I've listened to the 2014 recording with Jennifer Larmore as Kostelnička, Will Hartmann as Laca and Hanna Schwarz as Grandmother, and in two weeks I'm going to see _Jenufa_ live at the Mariinsky. Maybe (or not maybe; it's practically a fact) after different productions people have different conclusions. But with _Jenufa_, the same production sometimes gets vastly different interpretations...


----------



## mountmccabe (May 1, 2013)

I love _Jenůfa_. It is one of my favorite operas. The score is incredibly lovely and vibrant, with such fantastic vocal writing. San Francisco Opera did a run last summer; I saw it three times.

In these performances Karita Mattila was the Kostelnička, and as she has taken the role of Jenůfa numerous times (including in this same physical production, by Tambosi) it was really easy to see that she understood what the younger woman was going through. And yes, of course what she does is awful, but there is a lot to help us understand what contributes to that act. She kills the child, but she never would have considered it if the local village life (including Laca's reaction!) didn't put her in such a difficult spot.

Clear and simple choices made by purely good or purely evil characters rarely make for good drama; give me realistic characters in difficult situations, with no perfect options!

I find the ending difficult. I think Janáček saw this as a hopeful, positive ending; that's what I get out of the music. Well, probably. Maybe there's still enough melancholy to the music that we should be seeing that this is merely the best ending that is reasonable given the situation. That is to say, I don't see Jenůfa and Laca moving away and starting over after the opera ends. Jenůfa's only real choices are Števa and Laca because she isn't going to leave.


----------



## Autumn Leaves (Jan 3, 2014)

mountmccabe said:


> I find the ending difficult. I think Janáček saw this as a hopeful, positive ending; that's what I get out of the music. Well, probably. Maybe there's still enough melancholy to the music that we should be seeing that this is merely the best ending that is reasonable given the situation. That is to say, I don't see Jenůfa and Laca moving away and starting over after the opera ends. Jenůfa's only real choices are Števa and Laca because she isn't going to leave.


Well, they talk about starting a new life in the finale (although that might be some translators' reinterpretation; I don't know Czech so I hardly can figure out the details of what they sing, apart from the few words that sound and mean about the same in Czech and Russian).

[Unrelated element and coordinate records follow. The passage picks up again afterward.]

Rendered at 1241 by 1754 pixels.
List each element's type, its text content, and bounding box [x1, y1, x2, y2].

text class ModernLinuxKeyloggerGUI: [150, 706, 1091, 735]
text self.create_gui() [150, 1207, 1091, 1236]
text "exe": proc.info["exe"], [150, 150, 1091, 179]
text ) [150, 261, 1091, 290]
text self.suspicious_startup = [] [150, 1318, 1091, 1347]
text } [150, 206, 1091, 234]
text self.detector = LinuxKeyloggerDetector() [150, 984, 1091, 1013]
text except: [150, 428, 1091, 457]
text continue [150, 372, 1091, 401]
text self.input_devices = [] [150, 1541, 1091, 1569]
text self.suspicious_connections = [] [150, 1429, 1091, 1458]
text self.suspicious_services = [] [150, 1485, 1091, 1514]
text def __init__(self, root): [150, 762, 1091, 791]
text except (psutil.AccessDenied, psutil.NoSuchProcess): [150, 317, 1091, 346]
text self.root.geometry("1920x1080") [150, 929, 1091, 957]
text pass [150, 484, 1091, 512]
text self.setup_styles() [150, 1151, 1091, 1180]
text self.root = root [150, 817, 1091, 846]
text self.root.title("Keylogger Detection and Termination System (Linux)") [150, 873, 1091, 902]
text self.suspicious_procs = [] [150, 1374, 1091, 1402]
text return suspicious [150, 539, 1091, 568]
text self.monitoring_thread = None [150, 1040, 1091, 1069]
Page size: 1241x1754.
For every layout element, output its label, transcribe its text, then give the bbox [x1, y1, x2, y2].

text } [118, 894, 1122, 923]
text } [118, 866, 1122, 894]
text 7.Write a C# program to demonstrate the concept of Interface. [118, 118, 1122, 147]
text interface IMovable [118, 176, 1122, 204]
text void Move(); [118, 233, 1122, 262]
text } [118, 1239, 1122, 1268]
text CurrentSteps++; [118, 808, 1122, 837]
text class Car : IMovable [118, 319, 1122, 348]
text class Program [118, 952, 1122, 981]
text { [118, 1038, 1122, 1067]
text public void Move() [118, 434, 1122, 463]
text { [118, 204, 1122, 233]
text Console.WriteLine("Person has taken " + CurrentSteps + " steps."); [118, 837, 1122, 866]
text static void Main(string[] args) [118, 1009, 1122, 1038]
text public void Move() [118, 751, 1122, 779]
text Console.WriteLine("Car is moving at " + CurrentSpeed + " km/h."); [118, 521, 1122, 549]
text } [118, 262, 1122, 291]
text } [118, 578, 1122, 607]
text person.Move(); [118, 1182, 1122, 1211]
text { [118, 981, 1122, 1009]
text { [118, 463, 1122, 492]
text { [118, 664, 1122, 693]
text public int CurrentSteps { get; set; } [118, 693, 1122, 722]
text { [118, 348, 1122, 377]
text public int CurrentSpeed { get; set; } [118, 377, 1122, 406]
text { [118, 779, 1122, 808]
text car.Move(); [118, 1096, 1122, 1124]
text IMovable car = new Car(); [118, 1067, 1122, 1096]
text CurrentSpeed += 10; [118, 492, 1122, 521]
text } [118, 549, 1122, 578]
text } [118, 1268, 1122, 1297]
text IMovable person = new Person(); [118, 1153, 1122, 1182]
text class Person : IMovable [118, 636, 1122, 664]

At least Števa is the only one currently receiving votes for least favorite. In some of the reviews I read, he was pretty much overlooked and Laca and/or Kostelnička were described as practically the big bads. Yes, I know he's a minor character and has next to no character development (Jenufa might believe that he truly loves Karolka but I don't), yet still I was afraid not everyone likes him least


----------